Looking for advice here, please..

New to Uber, yet to go online and accept 1st trip.

Always owned a Blackberry (love/need my keyboard lol), so had to get an android for Uber, my 1st touchscreen... Picked up the Moto G by Motorola (after reading GREAT reviews + cheap price) for use w/ Uber partner app. The phone only runs on 3G which I'm using thru Verizon. Can't use 4G, is this a problem? Is most everyone on 4G I assume? 

I really did not want to put down the deposit and weekly fee for Uber phone. Couldn't justify it. Seems would be driving part-time for weeks just to knock out that big deposit. I thought I read the Uber phone they send out runs on 3G, so is 3G ok? will I have any problems? Just learned google maps today and didn't have a hiccup. Still worried lol..
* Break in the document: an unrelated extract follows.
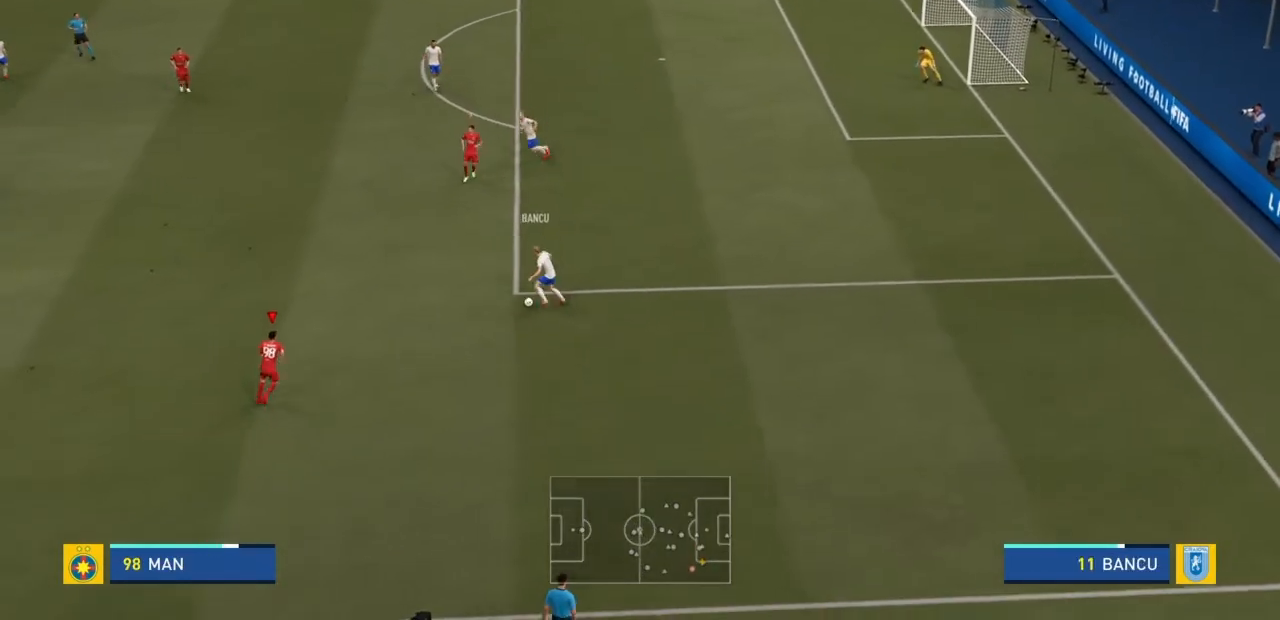
{"buttons": [], "left_stick": "up", "right_stick": "center", "events": [[100, "CROSS", "up"]]}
Any feedback greatly appreciated... Thanks!!


----------



## IndyDriver (Nov 6, 2014)

3g will be plenty.


----------



## jayV (Jun 20, 2015)

IndyDriver said:


> 3g will be plenty.


Thanks for the info Indy

All this technology is new to me, so many phones, carriers, apps, 3g, 4g, etc.. i didn't even know how to accept a call when my new droid rang today.. props to youtube lol.


----------



## MJ Khan (Jun 3, 2015)

The original uber iPhone 4 ran on 3G with no issues


----------



## Showa50 (Nov 30, 2014)

Should be fine if that's all your running on it. That Moto was my first TNC phone, running multiple apps made it sluggish though.


----------



## UberDesson (Jan 18, 2015)

As of October 2014, iPhone requirements are as follows:

Have an iPhone 4S or newer
Have iOS 7 or newer (to check go to Settings > General > About > Version)
Have a data plan that allows you to use up to 2GB/month of data for Uber
Any major phone carrier, i.e. Verizon, AT&T, T-Mobile, Sprint

As of November 2014, Android requirements are as follows:


Have a 2013 or newer device with the Android operating system
Have a data plan that allows you to use up to 2GB/month of data for Uber
Any major phone carrier, i.e. Verizon, AT&T, T-Mobile, Sprint
Type in the following URL to your phone: http://t.uber.com/android-app
http://www.driveubersd.com/use-your-own-phone/


----------